# Text under study:

▼▼▼

Forever and a Day (The Company Store #2) by Ann Gimpel Blog Tour and Guest Post


I read Forever and a Day (click here for reviewand loved it so I asked Ann Gimpel if she would do a guest  post on how she did her world building.  She agreed.  Keep reading to see what she had to say. 


Creating a Setting for Your Characters by Ann Gimpel

Thanks so much for inviting me and Forever and a Day to your blog! I appreciate the compliment.

I’d love to say I use the same process for every book I write, but I don’t. Many of my books begin with an image, or series of images, that form the basis for the book. I occasionally begin with an empty world, and it tells me what kind of characters it needs. I’ve only rarely begun with a character and formed a world around them.

In Forever and a Day, the world came to me first. Maybe I’ve always been a closet James Bond fan, but the world of international espionage fascinates me. I’d written a short story about Miranda, a wolf shifter with a double life. Super spy by day and wolf by night. Juggling her identities is a necessary challenge, since the humans are unaware of shifters in their midst. Anyway, that’s how The Company Store Series was born. Miranda’s Mate was the first book and Forever and a Day, the second.

One of the things I love about urban fantasy, as opposed to high fantasy, is it’s set in the “real” world. No odd names for things. No triple moons transiting the sky. My favorite urban fantasies feel so real, they could actually happen. That hunk living next door could be a closet Celtic god, who’s really been alive for millennia. Or a mountain lion shifter who’s jetting off to Europe to track a dangerous adversary. That being said, even urban fantasy needs magic systems that are consistent. Nothing annoys me more than characters who can do everything as an author lurches from one convenient plot twist to the next.

Let me tell you a secret. I’m wretchedly old-fashioned. We lost something when our lives got very easy. There’s not much challenge left anymore, unless we create it. I think that’s why I’ve had a lifelong love affair with traveling the backcountry with a pack, where I have to rely on my wits. I’ve been cold, lost, and out of food, but I feel ever so much more alive when I get back to civilization.

I give my characters similar challenges. They need wits, creativity, and courage to survive to the next chapter, let alone make it to the end of the book. That their worlds hold tests and trials ups the ante.


How about the rest of you authors out there. Do you create characters first, or worlds? Or do they come to you as a unit that refuses to be separated?

About Forever and a Day

Urban Fantasy

 Espionage operations and runaway love travel halfway around the globe as Tamara and Lars stay one step ahead of death. Tension heats to boiling, but it’s not half as hot as the attraction licking at their heels.

Book Description:

Tamara MacBride has a much bigger problem than hiding her shifter side from the world. By the skin of her teeth, and with a smattering of Irish luck, she manages to kill her sister’s murderer. Escaping from the scene of the crime is proving much harder than she anticipated. Just when she thinks she might be safe, her cab driver shrieks and slumps over the wheel. She cowers in the back seat, too scared to run, expecting the next bullet will be for her.

An unknown assailant terminates Lars Kinsvogel’s target. Pleased by the outcome, after all dead is dead, Lars exchanges the glitz of Monto Carlo for a nearby airport intent on collecting the private plane he left there. He’s no sooner arrived when a cab jumps the curb. His instincts blare a warning, but Lars ignores them and trots over to investigate. There’s not much he can do for the cabbie, but his passenger is still very much alive—and absolutely stunning. It takes some tall talking, but she agrees to come with him.

▲▲▲

# Given records:
▼▼▼

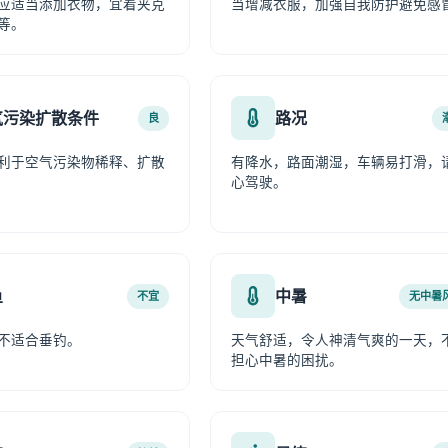
应适当添加衣物，宜着夹克
当增减衣服，加强自我防护避免感
等。
气污染扩散条件
路况
良
利于空气污染物稀释、扩散
有降水，路面潮湿，车辆易打滑，
心驾驶。
鱼
中暑
不宜
无中暑
不适合垂钓。
天气舒适，令人神清气爽的一天，
担心中暑的困扰。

▲▲▲

# Set of tasks:
1. In the records above, change "路况" to "交通" and write out all their lines again with nothing else altered. Leave out the pictures.
2. Extend the blog post on Forever and a Day, starting after its last sentence.

# Responses in order:
1.
应适当添加衣物，宜着夹克
当增减衣服，加强自我防护避免感
等。
气污染扩散条件
交通
良
利于空气污染物稀释、扩散
有降水，路面潮湿，车辆易打滑，
心驾驶。
鱼
中暑
不宜
无中暑
不适合垂钓。
天气舒适，令人神清气爽的一天，
担心中暑的困扰。

2.
Espionage operations and runaway love travel halfway around the globe as Tamara learns to accept her shifter side, and Lars embraces what’s been missing from his long life. Initially reticent to trust one another, it takes a series of crises and a near-fatal accident for them to take a chance on love—and each other.


Excerpt:
Lars Kinsvogel sucked in an annoyed breath. Anxiety and greed thickened the air in Monte Carlo’s Place de Casino, and he stifled a choking sound. Damn his hypersensitive shifter senses. If it weren’t for them, the desperation hovering around him wouldn’t be quite so palpable. Casinos were always like this, though, a haven for the rash and reckless. What had likely begun as a harmless pastime turned into hardcore addiction for an unfortunate few, forcing them to return again and again despite diminishing returns.
Hope springs eternal. All the poor sods need is one more spin of the wheel, another hand of cards… Lars looked up, right into the croupier’s beady gaze.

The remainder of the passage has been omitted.